Łukasz Warzecha: „Nakład kontrolowany” musi oznaczać rzetelność i przejrzystość

Aktualności

Łukasz Warzecha: „Nakład kontrolowany” musi oznaczać rzetelność i przejrzystość

Nie ma dobrze działającego wolnego rynku – w jakiejkolwiek dziedzinie – bez jasnych i czytelnych reguł. Podobnie jest w przypadku mediów, w tym prasy branżowej. Dla drukowanych czasopism informacja o faktycznym nakładzie oraz sprzedaży lub dystrybucji stanowi kluczowy argument w rozmowach z reklamodawcami. To dotyczy każdego rodzaju pism – nie tylko tych branżowych.

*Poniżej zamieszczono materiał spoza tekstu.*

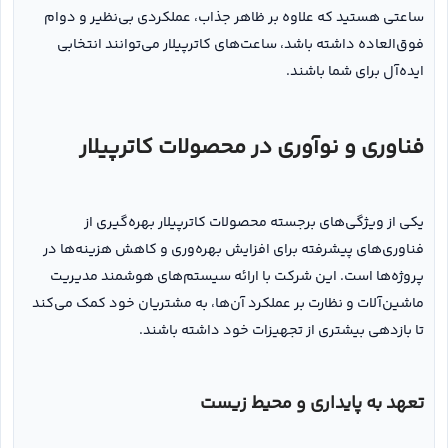
ساعتی هستید که علاوه بر ظاهر جذاب، عملکردی بی‌نظیر و دوام
فوق‌العاده داشته باشد، ساعت‌های کاترپیلار می‌توانند انتخابی
ایده‌آل برای شما باشند.
فناوری و نوآوری در محصولات کاترپیلار
یکی از ویژگی‌های برجسته محصولات کاترپیلار بهره‌گیری از
فناوری‌های پیشرفته برای افزایش بهره‌وری و کاهش هزینه‌ها در
پروژه‌ها است. این شرکت با ارائه سیستم‌های هوشمند مدیریت
ماشین‌آلات و نظارت بر عملکرد آن‌ها، به مشتریان خود کمک می‌کند
تا بازدهی بیشتری از تجهیزات خود داشته باشند.
تعهد به پایداری و محیط زیست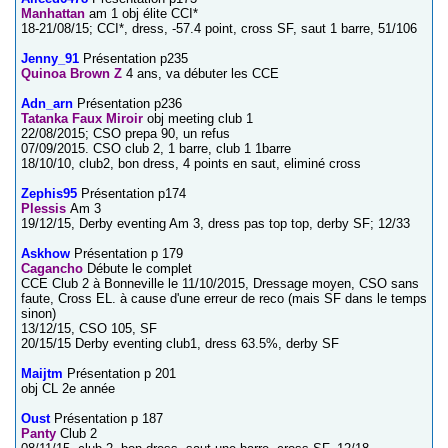
Manhattan
am 1 obj élite CCI*
18-21/08/15; CCI*, dress, -57.4 point, cross SF, saut 1 barre, 51/106
Jenny_91
Présentation p235
Quinoa Brown Z
4 ans, va débuter les CCE
Adn_arn
Présentation p236
Tatanka Faux Miroir
obj meeting club 1
22/08/2015; CSO prepa 90, un refus
07/09/2015. CSO club 2, 1 barre, club 1 1barre
18/10/10, club2, bon dress, 4 points en saut, eliminé cross
Zephis95
Présentation p174
Plessis
Am 3
19/12/15, Derby eventing Am 3, dress pas top top, derby SF; 12/33
Askhow
Présentation p 179
Cagancho
Débute le complet
CCE Club 2 à Bonneville le 11/10/2015, Dressage moyen, CSO sans
faute, Cross EL. à cause d'une erreur de reco (mais SF dans le temps
sinon)
13/12/15, CSO 105, SF
20/15/15 Derby eventing club1, dress 63.5%, derby SF
Maijtm
Présentation p 201
obj CL 2e année
Oust
Présentation p 187
Panty
Club 2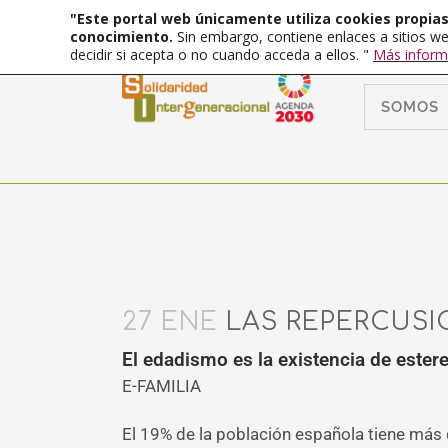
"Este portal web únicamente utiliza cookies propias 
conocimiento.
Sin embargo, contiene enlaces a sitios we
decidir si acepta o no cuando acceda a ellos. "
Más inform
SOMOS
27 ENE
LAS REPERCUSI
El edadismo es la existencia de ester
E-FAMILIA
El 19% de la población española tiene más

Przyznam, że sprawa kontroli liczby drukowanych egzemplarzy niespecjalnie mnie zajmowała, uznawałem bowiem za oczywistość, że podawane na okładkach liczby odpowiadają prawdzie. Może niesłusznie, skoro instytucje kontrolujące nakłady (najpierw Związek Kontroli Dystrybucji Prasy, a od 2020 r. Polskie Badania Czytelnictwa) powołali wydawcy prasy konsumenckiej w następstwie oskarżeń o nadużycia i po to, aby rozwiać wątpliwości.

Gdy jednak podjąłem kilka lat temu współpracę z „Poradnikiem Handlowca”, uświadomiłem sobie, jak duże znaczenie ma to, żeby reklamodawca miał pewność, iż nakład, który zgłasza wydawca jest faktycznie drukowany oraz jaka jego część dociera do odbiorców.

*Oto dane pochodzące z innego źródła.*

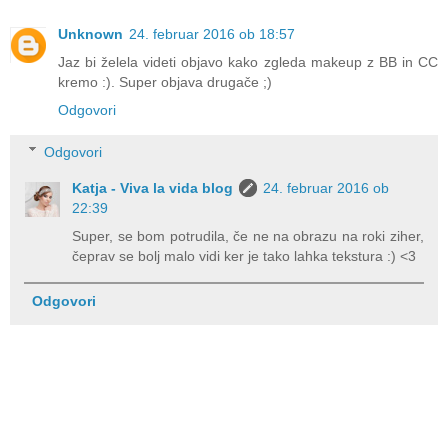
Unknown
24. februar 2016 ob 18:57
Jaz bi želela videti objavo kako zgleda makeup z BB in CC
kremo :). Super objava drugače ;)
Odgovori
Odgovori
Katja - Viva la vida blog
24. februar 2016 ob
22:39
Super, se bom potrudila, če ne na obrazu na roki ziher,
čeprav se bolj malo vidi ker je tako lahka tekstura :) <3
Odgovori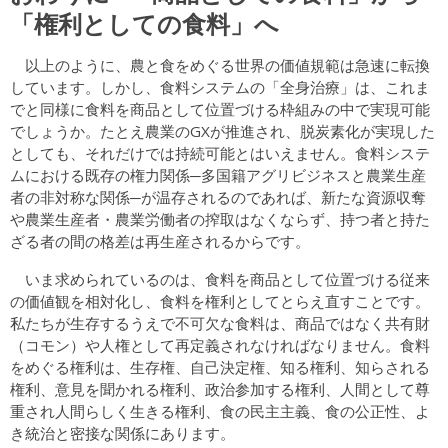
「権利としての食料」へ
以上のように、農と食をめぐる世界の価値規範は急速に転換
しています。しかし、食料システムの「全身治療」は、これま
でと同様に食料を商品として位置づける枠組みの中で実現可能
でしょうか。たとえ農業のGXが推進され、脱炭素化が実現した
としても、それだけでは持続可能とはいえません。食料システ
ムにおける既存の権力関係─多国籍アグリビジネスと農業生産
者の非対称な関係─が温存されるのであれば、新たな資源収奪
や農業生産者・農業労働者の搾取はなくならず、持つ者と持た
ざる者の間の格差は再生産されるからです。
いま求められているのは、食料を商品として位置づける従来
の価値観を相対化し、食料を権利としてとらえ直すことです。
私たちが生存するうえで不可欠な食料は、商品ではなく共有財
（コモン）や人権として再定義されなければなりません。食料
をめぐる権利は、生存権、自己決定権、知る権利、知らされる
権利、意見を聞かれる権利、政治参加する権利、人間として尊
重され人間らしく生きる権利、食の民主主義、食の公正性、よ
き統治と密接な関係にあります。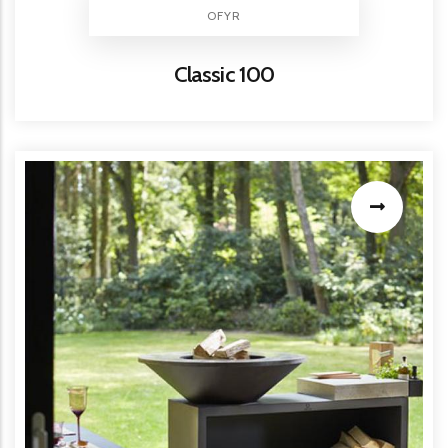
BRAND
OFYR
Titre
Classic 100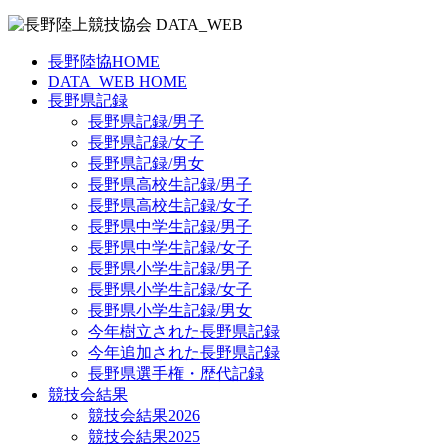
長野陸協HOME
DATA_WEB HOME
長野県記録
長野県記録/男子
長野県記録/女子
長野県記録/男女
長野県高校生記録/男子
長野県高校生記録/女子
長野県中学生記録/男子
長野県中学生記録/女子
長野県小学生記録/男子
長野県小学生記録/女子
長野県小学生記録/男女
今年樹立された長野県記録
今年追加された長野県記録
長野県選手権・歴代記録
競技会結果
競技会結果2026
競技会結果2025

Można to porównać do sytuacji z jakimkolwiek produktem na rynku. Jako liberał opowiadam się za tym, żeby klient miał jak najszerszy i najswobodniejszy wybór, ale ten wybór musi być świadomy. Jeśli mamy przed sobą produkt spożywczy, to powinniśmy wiedzieć, co wchodzi w jego skład, jaka jest jego wartość odżywcza i gdzie oraz przez kogo został wyprodukowany. I jeśli wówczas będziemy chcieli kupić coś gorszej jakości, ale tańszego lub też droższego, ale za to polskiego – nasz wybór. Podobnie naszym wyborem jest, jeśli w ogóle nie zechcemy na te informacje zwracać uwagi. Jednak one muszą być dostępne. Gdyby jednak producent zaczął reklamować, powiedzmy, swój ser jako produkowany metodami rzemieślniczymi w małym zakładzie z najlepszej jakości surowców, podczas gdy w rzeczywistości byłaby to ordynarna masówka z byle czego – nie tylko byłoby to oszukiwanie ludzi, ale też złamanie prawa.

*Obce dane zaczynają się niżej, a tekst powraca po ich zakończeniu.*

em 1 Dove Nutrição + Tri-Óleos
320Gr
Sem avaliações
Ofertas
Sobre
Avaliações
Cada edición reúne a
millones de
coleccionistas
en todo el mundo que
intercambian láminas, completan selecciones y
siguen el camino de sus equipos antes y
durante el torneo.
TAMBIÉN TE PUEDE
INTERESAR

Dokładnie tak samo ma się sytuacja z wydawcami czasopism branżowych, którzy twierdzą, że drukują X egzemplarzy – co oczywiście przekłada się na dotarcie do odbiorców, a to z kolei – na zainteresowanie reklamodawców – a faktycznie drukują jedną dziesiątą albo jedną setną. Nad tym wszystkim powinny czuwać Polskie Badania Czytelnictwa, jak się jednak okazuje, stosowane przez spółkę narzędzia bywają dalekie od doskonałości – najdelikatniej rzecz ujmując.

Wydawca „Poradnika Handlowca” i “Poradnika Restauratora” wyszedł zatem z propozycjami, które wydają się bardzo rozsądne. Jeśli wiadomo, że system przecieka, to jasne jest, że powinno się go uszczelnić. Nie wydaje się, żeby sposoby tego uszczelnienia, jakie zaproponowało wydawnictwo, były szczególnie wymagające, niemożliwe do spełnienia albo nieosiągalne technicznie. W przypadku kontroli nad społeczeństwem czy inwigilacji absolutnie nie jestem zwolennikiem twierdzenia, że „uczciwi nie mają się czego bać”. Ale tutaj to inna sprawa, bo system jest prywatny, zaś przystąpienie do niego – dobrowolne. W czym więc po stronie PBC leży problem? Nie jestem w stanie pojąć.

Podobnie logiczny wydaje się postulat, aby poddać kontroli te wydawnictwa, które wycofano z listy tytułów kontrolowanych przez PBC, a ich wydawcy nie zgodzili się na przeprowadzenie – jak to ujmuje komunikat samych PBC – kontroli zwyczajnych (końcowych). Czyli po prostu nie pozwolili, żeby sprawdzić, co faktycznie działo się, gdy pisma używały jeszcze znaku „Nakład kontrolowany”.

Niektórzy członkowie PBC powinni zrozumieć, że jeżeli wiarygodność i przydatność narzędzi, jakimi ta organizacja się posługuje, w szczególności w stosunku do prasy branżowej, będzie kwestionowana, uderza to w same PBC. Ostatecznie powstaje pytanie: po co komu narzędzie kontroli nakładu i dystrybucji, którego miarodajność bywa wątpliwa?